Ansiedad

A mí me consta que hay noches, como la última, en que despierta cinco o seis veces con inexplicable ansiedad, como si ya se le hiciera tarde para algo, cuando apenas lleva treinta o cuarenta minutos dormido y ni siquiera ha vislumbrado los prometidos salones de reposo del sueño en donde todo es cómodo y blando y bienoliente, donde se dan con generosidad todas las cosas posibles e imposibles sin cuestionar su ser ni su apariencia , y se levanta tambaleante a hacer un absurdo recorrido por la casa a oscuras, como si se anduviera paseando por los corredores de su conciencia, como buscando algo, como tratando de llegar al lugar en donde está puesto, o escondido, aquello que persigue. Se regresa al final a la cama sin haber encontrado nada y se echa porque otra parte de sí le dice que se duerma, que son las tres de la mañana, o las cuatro, que no hay nada que hacer más que tratar de conciliar el sueño y descansar, que se olvide de imprecisiones impulsivas, que si algo corresponde a esta hora es buscar esos secretos reductos en donde se es todas las cosas sin que cueste nada ni haya que hacer ningún mérito ni esfuerzo. Duerme entonces otro rato pero vuelve a despertarse con la misma inquietud, como si no acabara de ocurrir lo mismo hace menos de una hora.

Menos mal que no hay otras personas en la casa -Milagros es, en cierto modo, cómplice- que se inquieten con sus merodeos constantes a deshoras, porque tampoco podrían ayudarle, estoy seguro, pues no hay nada en la casa que esté buscando, no habría rincón que removiera de donde pudiera sacar la respuesta; es más, ni siquiera parece buscar una respuesta sino una acción que dejó pendiente a saber en qué momento de su vida. Una acción que dejó de ejecutar y está reclamando sus derechos en la penumbra más impenetrable. A veces tiene el impulso de ir a otra habitación pero apenas se asoma se da cuenta de que no tiene nada que hacer ahí, que cada cuarto es ingreso a otro mundo en el que no se le ha perdido nada ni son horas para andar revolviendo sin sentido en busca de algo que no sabe qué es. Lo que sobresale en él es el desconcierto, el asombro por sus acciones -¿a las cuatro y media de la mañana asomándome nervioso a los rincones de la casa en donde sé de sobra que no voy a encontrar nada que ahora necesite? ¡A la cama!, a soltar las amarras de esta desvencijada barca y dejarla al pairo en espera de los vientos que le toquen y la lleven por donde su destino esté marcado-. Entonces vuelve a la cama, se acomoda y por lo general se vuelve a dormir enseguida pero con ese sueño que no dura, que tiene oculto un alacrán que va a picarlo antes de que transcurra una hora.

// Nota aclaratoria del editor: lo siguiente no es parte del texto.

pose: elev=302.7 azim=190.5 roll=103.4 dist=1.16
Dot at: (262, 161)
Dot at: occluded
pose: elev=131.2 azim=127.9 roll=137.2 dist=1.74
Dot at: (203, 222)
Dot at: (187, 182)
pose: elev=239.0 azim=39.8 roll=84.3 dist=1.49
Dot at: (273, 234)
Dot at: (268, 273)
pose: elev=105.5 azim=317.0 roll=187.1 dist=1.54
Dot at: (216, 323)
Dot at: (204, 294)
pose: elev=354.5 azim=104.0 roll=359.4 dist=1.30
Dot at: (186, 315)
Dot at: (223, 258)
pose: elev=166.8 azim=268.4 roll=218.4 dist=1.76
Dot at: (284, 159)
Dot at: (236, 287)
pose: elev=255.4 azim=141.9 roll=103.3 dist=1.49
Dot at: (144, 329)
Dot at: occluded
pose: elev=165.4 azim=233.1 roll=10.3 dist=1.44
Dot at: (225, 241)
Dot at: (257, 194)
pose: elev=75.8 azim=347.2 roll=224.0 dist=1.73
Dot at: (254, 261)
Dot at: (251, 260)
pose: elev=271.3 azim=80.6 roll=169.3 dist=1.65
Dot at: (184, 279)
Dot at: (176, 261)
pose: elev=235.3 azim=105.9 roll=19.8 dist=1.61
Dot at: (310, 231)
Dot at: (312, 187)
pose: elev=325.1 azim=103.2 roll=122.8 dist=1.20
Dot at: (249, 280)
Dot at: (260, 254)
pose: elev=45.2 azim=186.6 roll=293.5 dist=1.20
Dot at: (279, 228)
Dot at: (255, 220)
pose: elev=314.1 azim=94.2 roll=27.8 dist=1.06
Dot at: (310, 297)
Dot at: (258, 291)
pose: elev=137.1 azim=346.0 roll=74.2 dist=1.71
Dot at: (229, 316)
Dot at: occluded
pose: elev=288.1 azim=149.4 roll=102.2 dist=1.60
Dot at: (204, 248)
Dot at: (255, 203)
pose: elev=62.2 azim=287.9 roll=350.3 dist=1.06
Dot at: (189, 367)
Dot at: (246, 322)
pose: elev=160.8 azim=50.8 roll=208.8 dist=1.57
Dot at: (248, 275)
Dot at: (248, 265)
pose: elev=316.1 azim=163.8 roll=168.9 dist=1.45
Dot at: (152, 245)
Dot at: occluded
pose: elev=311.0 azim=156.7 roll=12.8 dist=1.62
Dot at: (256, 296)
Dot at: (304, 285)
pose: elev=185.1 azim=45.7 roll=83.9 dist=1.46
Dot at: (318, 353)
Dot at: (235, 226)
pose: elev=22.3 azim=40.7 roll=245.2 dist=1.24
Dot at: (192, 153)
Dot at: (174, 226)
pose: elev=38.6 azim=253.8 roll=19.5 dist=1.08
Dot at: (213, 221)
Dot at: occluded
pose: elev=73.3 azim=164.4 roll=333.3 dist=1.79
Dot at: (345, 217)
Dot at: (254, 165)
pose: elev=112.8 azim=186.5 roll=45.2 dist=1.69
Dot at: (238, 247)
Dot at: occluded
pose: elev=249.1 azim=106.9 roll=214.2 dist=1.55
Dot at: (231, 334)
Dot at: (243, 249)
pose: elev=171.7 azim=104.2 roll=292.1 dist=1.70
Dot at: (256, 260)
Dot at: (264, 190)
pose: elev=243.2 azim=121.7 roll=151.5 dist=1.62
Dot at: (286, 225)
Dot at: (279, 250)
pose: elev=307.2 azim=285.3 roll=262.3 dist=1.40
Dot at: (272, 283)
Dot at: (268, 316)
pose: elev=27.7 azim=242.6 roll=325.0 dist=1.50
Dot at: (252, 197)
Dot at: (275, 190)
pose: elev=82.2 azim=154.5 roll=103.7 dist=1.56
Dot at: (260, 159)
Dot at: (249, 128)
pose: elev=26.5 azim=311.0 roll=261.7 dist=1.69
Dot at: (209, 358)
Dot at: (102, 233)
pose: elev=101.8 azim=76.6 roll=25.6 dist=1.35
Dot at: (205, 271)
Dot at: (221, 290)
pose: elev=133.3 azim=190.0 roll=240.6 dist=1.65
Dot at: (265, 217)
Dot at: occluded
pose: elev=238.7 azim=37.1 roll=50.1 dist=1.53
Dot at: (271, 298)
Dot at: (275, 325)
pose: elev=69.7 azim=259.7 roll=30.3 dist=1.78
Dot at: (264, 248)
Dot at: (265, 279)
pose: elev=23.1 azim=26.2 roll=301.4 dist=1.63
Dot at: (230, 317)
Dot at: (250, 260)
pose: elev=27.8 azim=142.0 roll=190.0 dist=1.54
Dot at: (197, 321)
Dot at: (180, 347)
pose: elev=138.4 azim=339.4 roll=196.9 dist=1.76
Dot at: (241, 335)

Está claro que por la mañana no tendrá serenidad ni alegría, que lo que habrá recogido de la siembra de la noche ha de ser desconcierto, mal humor, cansancio, hilachas de ansiedad que se habrán quedado adheridas al cuerpo, sombrías percepciones de lo que hay allí, en ese lapso que usamos habitualmente para dormir y repararnos pero que para él últimamente se ha vuelto una caverna inquietante en la que algo que necesita está perdido.